Text extracted page by page
*-*-*

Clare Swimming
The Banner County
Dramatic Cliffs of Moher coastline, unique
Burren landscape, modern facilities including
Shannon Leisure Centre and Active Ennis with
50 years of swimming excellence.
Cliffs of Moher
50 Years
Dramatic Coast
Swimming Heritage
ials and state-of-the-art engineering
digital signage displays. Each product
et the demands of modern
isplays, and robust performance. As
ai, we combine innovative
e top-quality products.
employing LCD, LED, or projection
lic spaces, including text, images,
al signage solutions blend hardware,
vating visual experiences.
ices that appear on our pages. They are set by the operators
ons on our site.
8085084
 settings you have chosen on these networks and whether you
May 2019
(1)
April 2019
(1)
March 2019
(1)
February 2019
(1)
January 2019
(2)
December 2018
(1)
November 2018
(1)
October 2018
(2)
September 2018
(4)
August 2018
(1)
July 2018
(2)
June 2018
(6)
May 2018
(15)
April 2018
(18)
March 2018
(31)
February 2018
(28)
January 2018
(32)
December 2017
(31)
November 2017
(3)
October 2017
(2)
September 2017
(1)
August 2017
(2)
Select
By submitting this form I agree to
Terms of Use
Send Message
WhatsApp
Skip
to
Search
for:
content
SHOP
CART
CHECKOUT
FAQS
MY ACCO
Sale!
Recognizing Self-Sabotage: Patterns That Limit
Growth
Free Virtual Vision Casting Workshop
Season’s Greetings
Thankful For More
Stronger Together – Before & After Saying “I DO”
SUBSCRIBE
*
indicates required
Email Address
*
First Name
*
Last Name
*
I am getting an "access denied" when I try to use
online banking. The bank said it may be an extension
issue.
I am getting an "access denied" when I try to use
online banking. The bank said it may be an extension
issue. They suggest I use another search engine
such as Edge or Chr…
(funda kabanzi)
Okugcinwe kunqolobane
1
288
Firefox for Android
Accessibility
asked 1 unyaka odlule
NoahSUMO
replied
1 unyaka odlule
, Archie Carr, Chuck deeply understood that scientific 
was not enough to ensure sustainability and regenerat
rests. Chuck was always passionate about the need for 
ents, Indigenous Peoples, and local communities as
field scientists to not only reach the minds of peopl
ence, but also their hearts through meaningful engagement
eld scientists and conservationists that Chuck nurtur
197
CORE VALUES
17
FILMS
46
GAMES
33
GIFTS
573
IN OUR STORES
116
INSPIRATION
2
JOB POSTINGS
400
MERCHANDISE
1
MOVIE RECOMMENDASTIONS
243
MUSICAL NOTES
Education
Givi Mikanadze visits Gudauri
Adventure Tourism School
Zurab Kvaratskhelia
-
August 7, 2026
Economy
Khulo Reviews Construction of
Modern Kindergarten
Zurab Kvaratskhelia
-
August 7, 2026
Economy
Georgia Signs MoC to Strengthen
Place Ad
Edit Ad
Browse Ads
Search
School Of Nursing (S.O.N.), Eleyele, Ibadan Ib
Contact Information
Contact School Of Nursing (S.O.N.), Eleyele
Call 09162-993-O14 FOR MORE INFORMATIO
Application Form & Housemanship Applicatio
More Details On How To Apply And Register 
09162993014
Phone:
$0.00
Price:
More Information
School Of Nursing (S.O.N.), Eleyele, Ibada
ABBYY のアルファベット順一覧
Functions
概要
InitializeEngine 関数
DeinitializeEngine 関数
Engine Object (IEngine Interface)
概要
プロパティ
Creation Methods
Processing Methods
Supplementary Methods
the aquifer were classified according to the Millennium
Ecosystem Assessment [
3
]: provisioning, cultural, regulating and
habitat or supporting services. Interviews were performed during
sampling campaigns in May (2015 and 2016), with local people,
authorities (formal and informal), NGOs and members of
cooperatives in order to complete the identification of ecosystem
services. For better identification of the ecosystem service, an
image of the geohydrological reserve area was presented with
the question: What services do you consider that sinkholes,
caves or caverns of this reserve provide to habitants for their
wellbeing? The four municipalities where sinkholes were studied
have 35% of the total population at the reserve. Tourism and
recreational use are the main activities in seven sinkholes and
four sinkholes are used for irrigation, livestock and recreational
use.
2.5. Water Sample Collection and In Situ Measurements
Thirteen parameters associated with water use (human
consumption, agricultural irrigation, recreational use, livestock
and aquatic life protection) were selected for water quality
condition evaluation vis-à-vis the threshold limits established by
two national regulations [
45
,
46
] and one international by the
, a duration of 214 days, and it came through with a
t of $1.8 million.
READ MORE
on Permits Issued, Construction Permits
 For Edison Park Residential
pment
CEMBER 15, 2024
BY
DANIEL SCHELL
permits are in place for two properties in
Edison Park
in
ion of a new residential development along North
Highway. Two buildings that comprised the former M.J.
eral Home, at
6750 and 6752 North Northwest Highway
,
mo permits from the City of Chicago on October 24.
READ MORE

*-*-*

| Exercise |
Reproduce the material word for word, taking in the stretch from its very first line through the line that contains "field scientists to", with both of those lines included.

| Solution for this exercise |
Clare Swimming
The Banner County
Dramatic Cliffs of Moher coastline, unique
Burren landscape, modern facilities including
Shannon Leisure Centre and Active Ennis with
50 years of swimming excellence.
Cliffs of Moher
50 Years
Dramatic Coast
Swimming Heritage
ials and state-of-the-art engineering
digital signage displays. Each product
et the demands of modern
isplays, and robust performance. As
ai, we combine innovative
e top-quality products.
employing LCD, LED, or projection
lic spaces, including text, images,
al signage solutions blend hardware,
vating visual experiences.
ices that appear on our pages. They are set by the operators
ons on our site.
8085084
 settings you have chosen on these networks and whether you
May 2019
(1)
April 2019
(1)
March 2019
(1)
February 2019
(1)
January 2019
(2)
December 2018
(1)
November 2018
(1)
October 2018
(2)
September 2018
(4)
August 2018
(1)
July 2018
(2)
June 2018
(6)
May 2018
(15)
April 2018
(18)
March 2018
(31)
February 2018
(28)
January 2018
(32)
December 2017
(31)
November 2017
(3)
October 2017
(2)
September 2017
(1)
August 2017
(2)
Select
By submitting this form I agree to
Terms of Use
Send Message
WhatsApp
Skip
to
Search
for:
content
SHOP
CART
CHECKOUT
FAQS
MY ACCO
Sale!
Recognizing Self-Sabotage: Patterns That Limit
Growth
Free Virtual Vision Casting Workshop
Season’s Greetings
Thankful For More
Stronger Together – Before & After Saying “I DO”
SUBSCRIBE
*
indicates required
Email Address
*
First Name
*
Last Name
*
I am getting an "access denied" when I try to use
online banking. The bank said it may be an extension
issue.
I am getting an "access denied" when I try to use
online banking. The bank said it may be an extension
issue. They suggest I use another search engine
such as Edge or Chr…
(funda kabanzi)
Okugcinwe kunqolobane
1
288
Firefox for Android
Accessibility
asked 1 unyaka odlule
NoahSUMO
replied
1 unyaka odlule
, Archie Carr, Chuck deeply understood that scientific 
was not enough to ensure sustainability and regenerat
rests. Chuck was always passionate about the need for 
ents, Indigenous Peoples, and local communities as
field scientists to not only reach the minds of peopl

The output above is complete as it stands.